• [Exercise passage]:

++++++

Skip to main content

Overview

Voice cloning allows you to create custom voices from audio samples. Upload a recording or record directly in the browser to generate a voice that can be used for text-to-speech generation.

Requirements

Voice creation requires an active subscription. The API will return SUBSCRIPTION_REQUIRED (403) without an active plan.

Audio Requirements

file
File
required
Audio file containing the voice sample
  • Maximum size: 20 MB
  • Minimum duration: 10 seconds
  • Supported formats: All audio formats (WAV, MP3, M4A, FLAC, etc.)
  • Content-Type: Must match actual audio format
Audio files shorter than 10 seconds will be rejected with error: Audio too short (X.Xs). Minimum duration is 10 seconds.

Voice Metadata

name
string
required
Display name for the voice
  • Minimum length: 1 character
  • This name will appear in voice selectors
category
enum
required
Voice category for organizationAvailable categories:
  • AUDIOBOOK - Audiobook narration
  • CONVERSATIONAL - Natural conversation
  • CUSTOMER_SERVICE - Support and service
  • GENERAL - General purpose (default)
  • NARRATIVE - Storytelling
  • CHARACTERS - Character voices
  • MEDITATION - Calm and soothing
  • MOTIVATIONAL - Energetic and inspiring
  • PODCAST - Podcast hosting
  • ADVERTISING - Marketing and ads
  • VOICEOVER - Professional voiceover
  • CORPORATE - Business presentations
language
string
required
Language code for the voice
  • Format: BCP 47 language tag (e.g., en-US, es-MX, fr-FR)
  • Default: en-US
  • Supports all locale-codes locales with region (e.g., en-US, not just en)
description
string
Optional description of the voice characteristics
  • Helps identify and organize voices
  • Searchable in voice library

Creation Methods

Upload an existing audio file from your device.
1

Select upload method

Click the “Upload” tab in the voice creation dialog.
2

Choose file

  • Click “Upload file” or drag and drop
  • File must be under 20 MB
  • Preview and playback available after upload
3

Fill metadata

  • Enter voice name
  • Select category
  • Choose language
  • Add optional description
4

Create voice

Click “Create Voice” to process and upload the audio.

++++++

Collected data
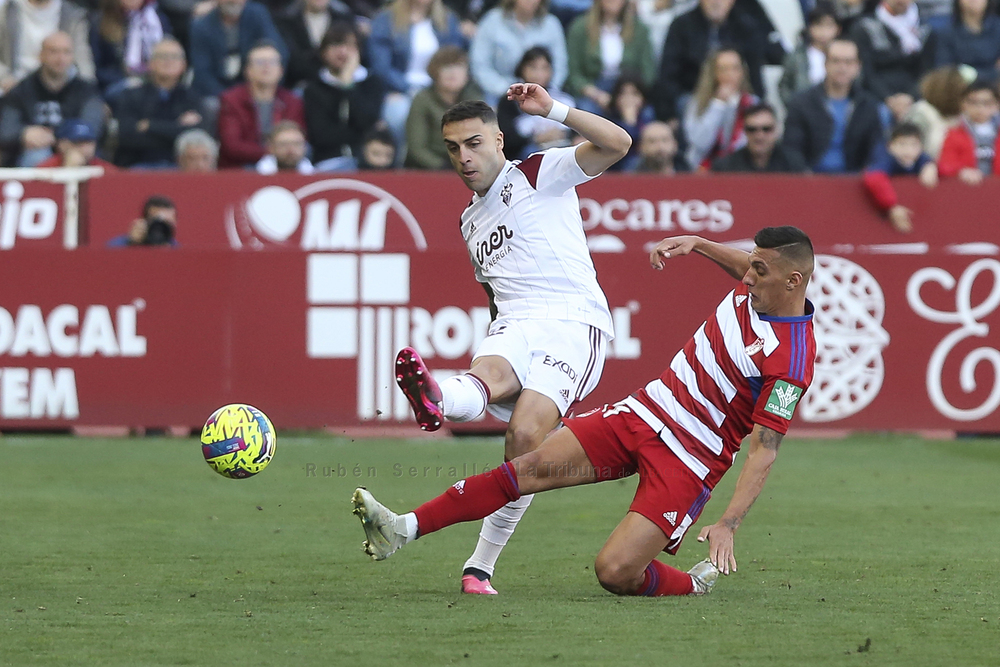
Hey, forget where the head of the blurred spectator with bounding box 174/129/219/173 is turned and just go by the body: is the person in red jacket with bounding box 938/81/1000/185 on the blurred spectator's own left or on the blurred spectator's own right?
on the blurred spectator's own left

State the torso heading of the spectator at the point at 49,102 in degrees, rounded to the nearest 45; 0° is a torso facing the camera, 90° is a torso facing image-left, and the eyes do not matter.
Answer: approximately 0°

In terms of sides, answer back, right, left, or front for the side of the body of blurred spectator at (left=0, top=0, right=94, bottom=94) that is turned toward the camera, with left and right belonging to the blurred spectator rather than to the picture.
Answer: front

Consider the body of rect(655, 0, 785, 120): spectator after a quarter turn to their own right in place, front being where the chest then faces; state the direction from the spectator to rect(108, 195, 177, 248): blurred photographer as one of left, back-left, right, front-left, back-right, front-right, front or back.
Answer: front-left

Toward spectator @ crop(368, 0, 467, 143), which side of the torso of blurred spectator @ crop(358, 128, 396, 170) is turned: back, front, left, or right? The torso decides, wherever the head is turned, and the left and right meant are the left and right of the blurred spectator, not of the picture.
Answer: back

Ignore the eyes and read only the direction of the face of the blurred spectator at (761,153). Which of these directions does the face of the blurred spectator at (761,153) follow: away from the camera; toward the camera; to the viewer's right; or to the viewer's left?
toward the camera

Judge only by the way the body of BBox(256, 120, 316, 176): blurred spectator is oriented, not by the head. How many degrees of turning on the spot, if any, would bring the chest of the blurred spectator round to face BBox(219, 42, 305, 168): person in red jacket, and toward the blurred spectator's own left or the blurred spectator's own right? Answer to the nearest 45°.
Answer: approximately 135° to the blurred spectator's own right

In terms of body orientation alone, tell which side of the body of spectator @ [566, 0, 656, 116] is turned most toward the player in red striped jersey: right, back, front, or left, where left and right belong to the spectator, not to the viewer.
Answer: front

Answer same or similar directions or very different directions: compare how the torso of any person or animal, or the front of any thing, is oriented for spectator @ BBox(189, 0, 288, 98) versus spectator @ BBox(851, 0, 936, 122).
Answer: same or similar directions

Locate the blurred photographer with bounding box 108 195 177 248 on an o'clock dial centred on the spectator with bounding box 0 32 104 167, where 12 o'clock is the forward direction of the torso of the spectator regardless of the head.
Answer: The blurred photographer is roughly at 11 o'clock from the spectator.

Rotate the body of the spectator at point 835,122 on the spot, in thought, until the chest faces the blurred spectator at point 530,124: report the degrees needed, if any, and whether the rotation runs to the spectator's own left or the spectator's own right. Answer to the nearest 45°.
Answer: approximately 90° to the spectator's own right

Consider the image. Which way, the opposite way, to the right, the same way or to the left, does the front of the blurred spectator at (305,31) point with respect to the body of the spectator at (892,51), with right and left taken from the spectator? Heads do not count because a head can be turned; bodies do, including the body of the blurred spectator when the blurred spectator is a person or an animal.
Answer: the same way

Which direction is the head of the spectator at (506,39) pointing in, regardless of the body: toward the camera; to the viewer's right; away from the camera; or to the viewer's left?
toward the camera

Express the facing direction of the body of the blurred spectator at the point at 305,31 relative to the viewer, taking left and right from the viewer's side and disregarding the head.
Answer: facing the viewer

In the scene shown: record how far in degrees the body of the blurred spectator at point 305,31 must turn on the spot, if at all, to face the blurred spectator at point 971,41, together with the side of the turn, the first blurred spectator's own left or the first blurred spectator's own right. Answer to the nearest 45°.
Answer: approximately 90° to the first blurred spectator's own left

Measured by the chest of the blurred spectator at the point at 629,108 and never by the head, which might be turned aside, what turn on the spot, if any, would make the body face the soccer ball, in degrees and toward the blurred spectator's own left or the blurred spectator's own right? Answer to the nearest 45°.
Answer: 0° — they already face it

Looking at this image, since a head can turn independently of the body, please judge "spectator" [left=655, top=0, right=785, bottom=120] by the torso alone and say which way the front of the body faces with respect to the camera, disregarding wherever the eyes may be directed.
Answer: toward the camera

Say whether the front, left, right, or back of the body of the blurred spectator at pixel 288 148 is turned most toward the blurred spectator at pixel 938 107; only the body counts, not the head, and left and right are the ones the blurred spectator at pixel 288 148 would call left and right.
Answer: left

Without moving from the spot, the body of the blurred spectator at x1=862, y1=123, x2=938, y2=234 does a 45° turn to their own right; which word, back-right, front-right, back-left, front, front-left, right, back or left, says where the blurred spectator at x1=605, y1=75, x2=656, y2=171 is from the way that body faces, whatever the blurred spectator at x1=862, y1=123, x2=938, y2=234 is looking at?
front-right

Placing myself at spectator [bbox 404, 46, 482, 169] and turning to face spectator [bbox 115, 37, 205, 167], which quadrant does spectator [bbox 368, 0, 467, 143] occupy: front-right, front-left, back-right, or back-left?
front-right

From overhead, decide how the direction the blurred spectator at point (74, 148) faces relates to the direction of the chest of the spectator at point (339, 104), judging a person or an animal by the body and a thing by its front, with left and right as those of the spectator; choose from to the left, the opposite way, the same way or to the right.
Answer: the same way

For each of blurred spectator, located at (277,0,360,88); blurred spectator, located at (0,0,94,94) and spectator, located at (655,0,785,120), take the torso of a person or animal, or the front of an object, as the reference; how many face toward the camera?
3

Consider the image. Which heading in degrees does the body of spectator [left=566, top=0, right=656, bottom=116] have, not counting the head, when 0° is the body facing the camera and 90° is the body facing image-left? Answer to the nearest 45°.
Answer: approximately 0°

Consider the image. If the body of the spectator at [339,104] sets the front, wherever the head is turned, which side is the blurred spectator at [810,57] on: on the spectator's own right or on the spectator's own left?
on the spectator's own left

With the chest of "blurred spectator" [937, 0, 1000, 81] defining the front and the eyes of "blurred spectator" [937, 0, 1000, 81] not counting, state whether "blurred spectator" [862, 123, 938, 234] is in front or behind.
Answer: in front

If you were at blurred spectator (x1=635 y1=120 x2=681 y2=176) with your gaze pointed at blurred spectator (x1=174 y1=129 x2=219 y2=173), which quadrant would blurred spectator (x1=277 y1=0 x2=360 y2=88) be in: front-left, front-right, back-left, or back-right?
front-right
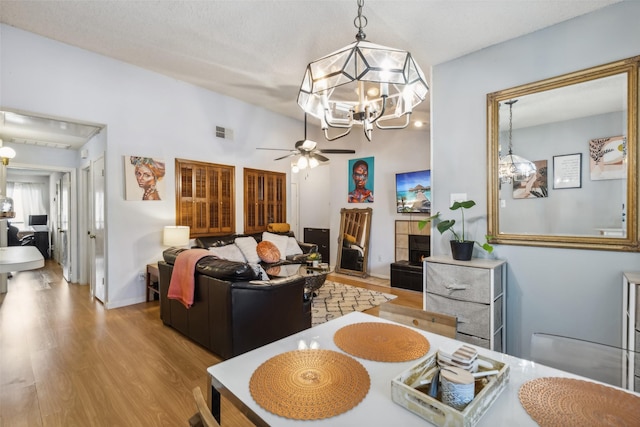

++++++

• [Work instructions]:
1 – On the voice cloning page, what does the API return when voice creation is attempted without an active plan?
2 – List the titles of the numbered steps for uploading an audio file on the voice cloning page.
3 – Write the next part of the voice cloning page, starting after its final sentence.

• [Per-task outputs]:
1 – SUBSCRIPTION_REQUIRED (403)

2 – Select upload method, Choose file, Fill metadata, Create voice

3 –
// File dropzone configuration
const dropzone = useDropzone({
  accept: { "audio/*": [] },
  maxSize: 20 * 1024 * 1024, // 20 MB
  multiple: false,
  onDrop: (acceptedFiles) => {
    if (acceptedFiles.length > 0) {
      onFileChange(acceptedFiles[0]);
    }
  },
});

API Workflow

Voice creation uses a REST API endpoint (not tRPC) due to file upload requirements:

Endpoint

POST /api/voices/create

Request Format

// Query parameters
const params = new URLSearchParams({
  name: "My Voice",
  category: "CONVERSATIONAL",
  language: "en-US",
  description: "A friendly conversational voice", // optional
});

// Request body: raw audio file
const response = await fetch(`/api/voices/create?${params.toString()}`, {
  method: "POST",
  headers: { 
    "Content-Type": file.type, // e.g., "audio/wav"
  },
  body: file, // File object
});

Validation Steps

The API performs several validation checks:
1

Authentication

Verify user is authenticated (Clerk auth)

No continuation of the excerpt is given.